One of the assumptions for t-tests is that the data must follow a normal distribution.

However, due to the Central Limit Theorem (and this thread): "if the sample is large enough you can use t-test (with unequal variances)". I'm trying to sort out what this means for my case. I think my sample should be large-enough, but how to confirm it?

A Levene's test showed that the two samples don't have an equal variance, hence I plan to use Welch's test (the unequal variance version of the t-test). I've also ran the Shapiro-Wilk test to confirm that one of my two samples doesn't, in fact, follow a normal distribution.


Additional information

I need to run the tests for a few different cases, but to keep things short I'm detailing only two of them.

Sample sizes are 19 and 15, respectively for group1 and group2 (this happens on both the examples: Case1 and Case2).

Results of Shapiro-Wilk's test for normality

Case1
sample | p_value   | w     | Result
group1 | 0.104     | 0.918 | Normal
group2 | 0.027     | 0.863 | Not Normal (p<0.05)

Case2
sample | p_value   | w     | Result
group1 | 2.054e-05 | 0.663 | Not Normal (p<0.05)
group2 | 0.006     | 0.814 | Not Normal (p<0.05)
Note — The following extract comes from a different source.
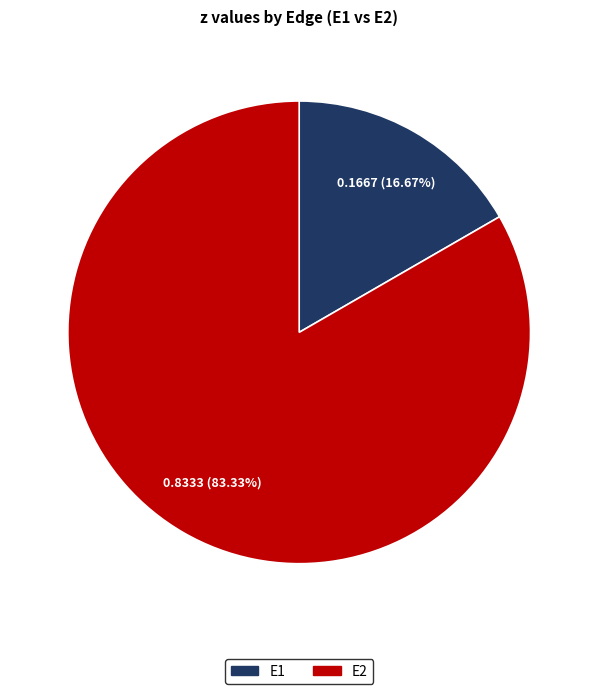

What is the majority slice?

E2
Results of Levene's test for equality of variances

Case1
p_value | w    | Result
0.154   |2.128 | Equal Variance

Case2
p_value | w    | Result
0.0251  |5.521 | Unequal Variance (p<0.05)

Result of the one-tailed (Welch) t-test (H1: group1>group2)

Case1
t_statistic | p_value | Result
3.073       | 0.002   | Significant (p<0.05)

Case2
t_statistic | p_value | Result
2.475       | 0.012   | Significant (p<0.05)

Best Answer

One simple way to convince yourself that the CLT applies or does not apply is with some simulations.

Here is some R code:

testfun <- function(n1=19, n2=15) {
    x <- rexp(n1, 1/3)
    y <- rt(n1, 5) + 3
    t.test(x,y)$p.value
}

out <- replicate(10000, testfun(n1=19, n2=15))
hist(out)
abline(v=0.05, col='red')
mean( out <= 0.05 )

This code defines a function (testfun) that generates data from 2 different distributions (t with 5 df and exponential ) that have the same mean (3 in this case) and runs the built in t.test function and returns the p-value.
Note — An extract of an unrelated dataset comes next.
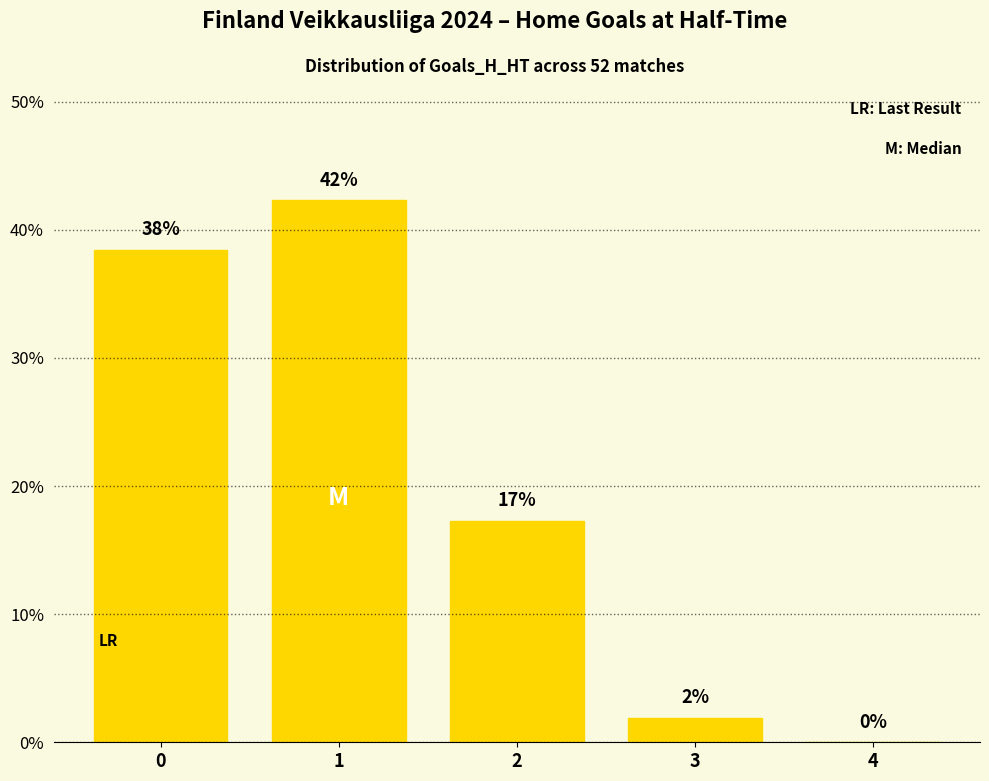

At which category does the chart reach its peak across all series?

1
The replicate then runs this 10,000 times and we look at the results. The histogram should be close to uniform, but in this case we see an excess of values close to 0. The mean function calculates the type I error rate (since the null is true in the simulations), for my run this was a little of 7% when it should be 5%. Is that far enough to cause you concern? or are you happy with that as a "close enough" approximation?

Of course you should probably run this generating data from distributions that are more reasonable for your study, it may be that for something less skewed than the exponential that the differences would be small enough to not worry about.